/deception-detection-review-2022

Deception Detection with Machine Learning: a literature review and statistical analisys

Primary LanguageJupyter NotebookMIT LicenseMIT

deception-detection-review-2022

Deception Detection with Machine Learning: a literature review and statistical analisys

Literature review

Introduction

The files present in this repository are part of the Literature Review Project and aim to disclose the data collected along the process, and work as a memory of all the steps taken as well.

Currently, the manuscript of the scientific article that discusses the consequences and findings of the Literature Review was submitted to the Scientific Journal PLOS One (https://journals.plos.org/plosone/) and is waiting for a response from the peer reviewers.

Research team and contribution

Conceptualization

  1. Alex Sebastião Constâncio
  2. Denise Fukumi Tsunoda
  3. Deborah Ribeiro Carvalho

Data curation

  1. Alex Sebastião Constâncio
  2. Denise Fukumi Tsunoda

Formal analysis

  1. Alex Sebastião Constâncio

Investigation

  1. Alex Sebastião Constâncio
  2. Denise Fukumi Tsunoda

Methodology

  1. Alex Sebastião Constâncio
  2. Deborah Ribeiro Carvalho
  3. Helena de Fátima Nunes Silva
  4. Jocelaine Martins da Silveira

Software

  1. Alex Sebastião Constâncio

Writing – original draft

  1. Alex Sebastião Constâncio

Writing – review and editing

  1. Deborah Ribeiro Carvalho
  2. Denise Fukumi Tsunoda
  3. Helena de Fátima Nunes Silva
  4. Jocelaine Martins da Silveira

Supervision

  1. Deborah Ribeiro Carvalho
  2. Helena de Fátima Nunes Silva

Research scope and objectives

1. Research goals

The goal of this literature review is to capture a panoramic view of the state of research on Deception Detection supported by Machine Learning, in order to be able to understand trends, results and gaps on the field.

2. Research questions

a.
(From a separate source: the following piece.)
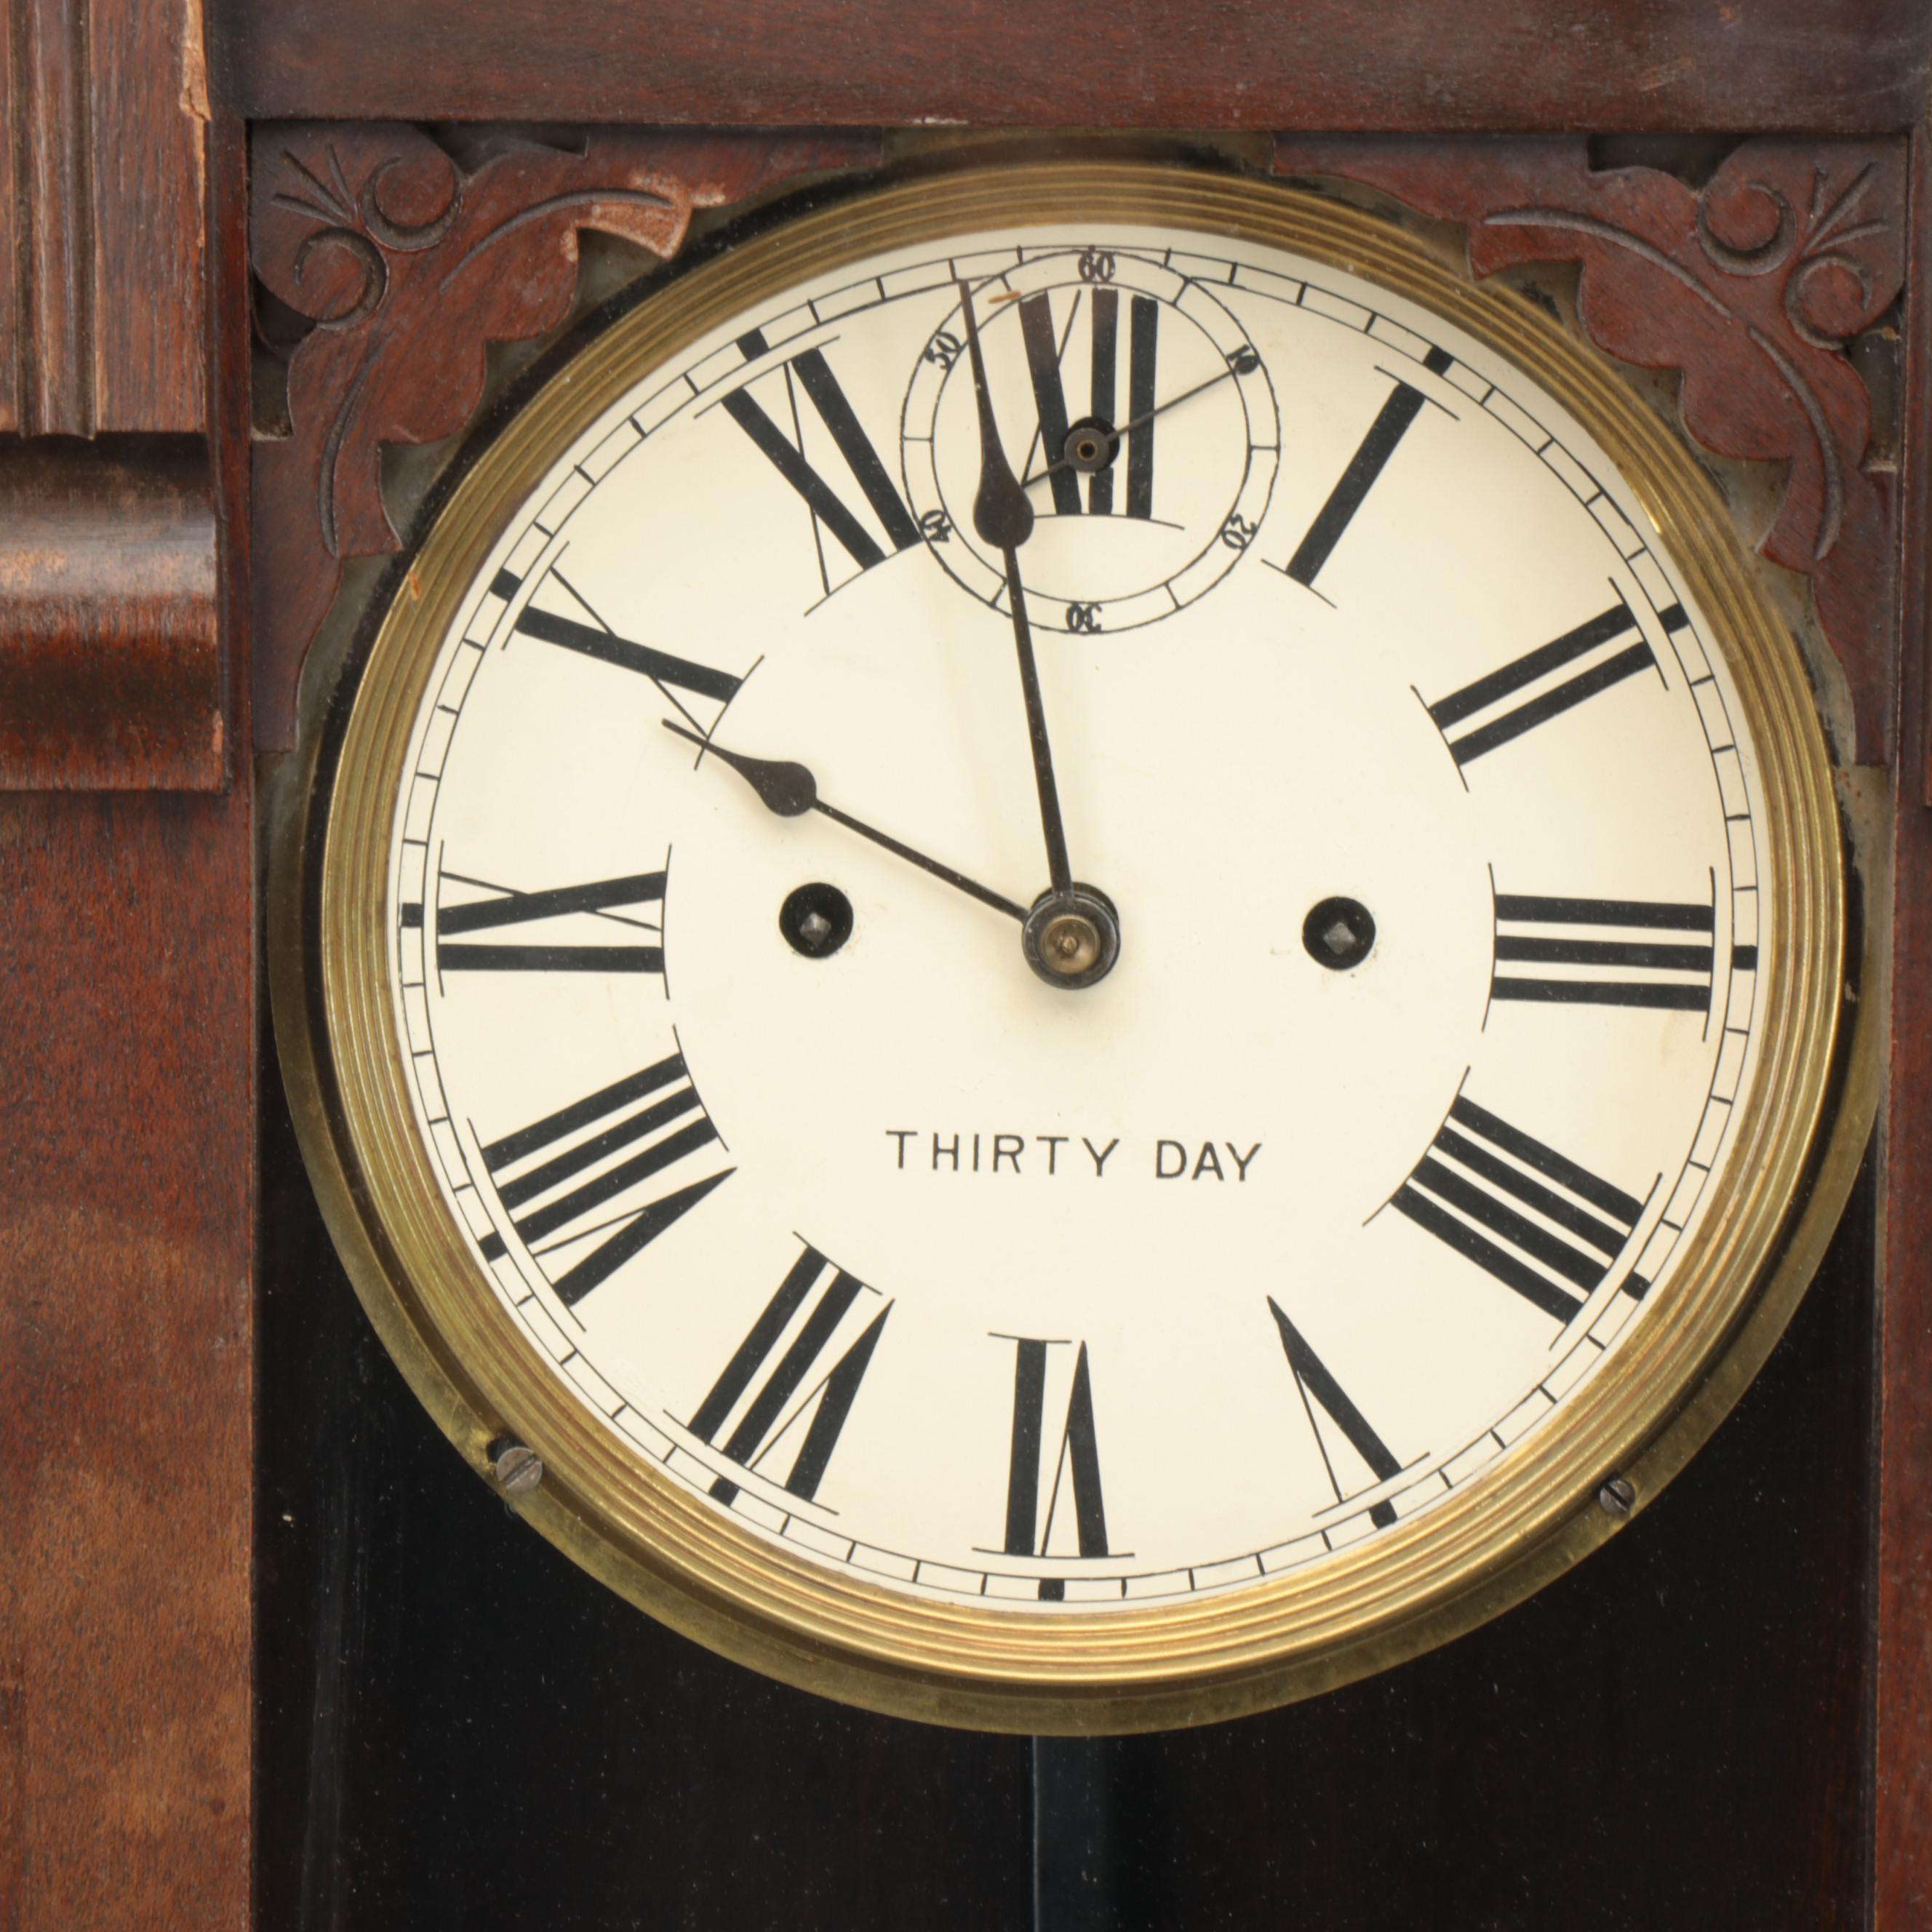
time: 9:57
What are the best-performing Machine Learning techniques applied to automatic deception detection?

b. What are the datasets and features they consume?

c. What level of performance have they reached recently?

3. Research restrictions

  1. Period of interest is 2011-2021;
  2. Only non-invasive methods and techniques will be reviewed; by non-invasive, we mean methods that absolutely do not touch the subject nor submit him/her to be evaluated by an equipment less mobile then a regular computer;
  3. Only studies that report some kind of performance level achieved.

4. Research protocol

  1. Run queries on selected scientific document bases:
  2. Export results as BibTeX files
  3. Import all BibTeX files into BiblioAlly; those documents are tagged as "IMPORTED" or "DUPLICATE"
  4. Manually detect duplications not detected during import and tag them as "DUPLICATE"
  5. Pre-select articles by shallow screening:
  6. Retrieve the full-text of pre-selected documents
  7. Select articles by deep screening
  8. Extract relevant data from accepted documents
  9. Run a meta-analysis and generate charts and tables

5. Data extraction

After reading the full text of selected papers, each were summarized in two forms:

  1. Mind map: a graphical summarized form of the study;
  2. Python dictionary: an encoded version of the extracted meta-data of interest that can be further computed to produce statistics, charts and tables. Details on each one below.

6. Mind maps

Mind maps are FreeMind documents, manually produced, since BiblioAlly still can't do it automatically (for now we can dream about it, right?). Those mind maps were built to serve as a quick and short summary of the entire article and helped during reading and reviewing their full text. Those maps describe the study hypothesis, the contributions, the dataset, the feature modalities, the methods used, and the performance achieved.

7. Meta-data encoding

Each article was structured as follows:

  1. document_id: the document id in the BiblioAlly database;
  2. methods: list of methods and tools used in the paper, each item is described as classifier or support:
  3. classifier: describes the classification algorithm as:
  4. kind: when appliable, describes some kind or sub-category of the method;
  5. implementation: package used as algorithm implementor;
  6. performance: performance achieved by the classifier described as:
  7. kind: the performance measure used;
  8. value: the performance level achieved;
  9. support: describes supporting tools used for some generic purpose;
  10. dataset: description of the dataset used in the study:
  11. public: True indicates a freely accessible dataset, False the opposite;
  12. mock: True indicates a dataset collected from some fabricated setting, False means data collected from real-life events;
  13. name: name of the dataset;
  14. size: number of rows listed in the dataset;
  15. origin: source of the data;
  16. target: labels used in the target attribute;
  17. features: list of feature kinds in the dataset:
  18. kind: the kind of detection cue features;
  19. dimensions: the number of features;
  20. components: list of feature components;
  21. language: list of languages, when appliable;
  22. tool: list of tools, when appliable;
  23. notes: textual notes about the study;
  24. mindmap: file name of the mind map document.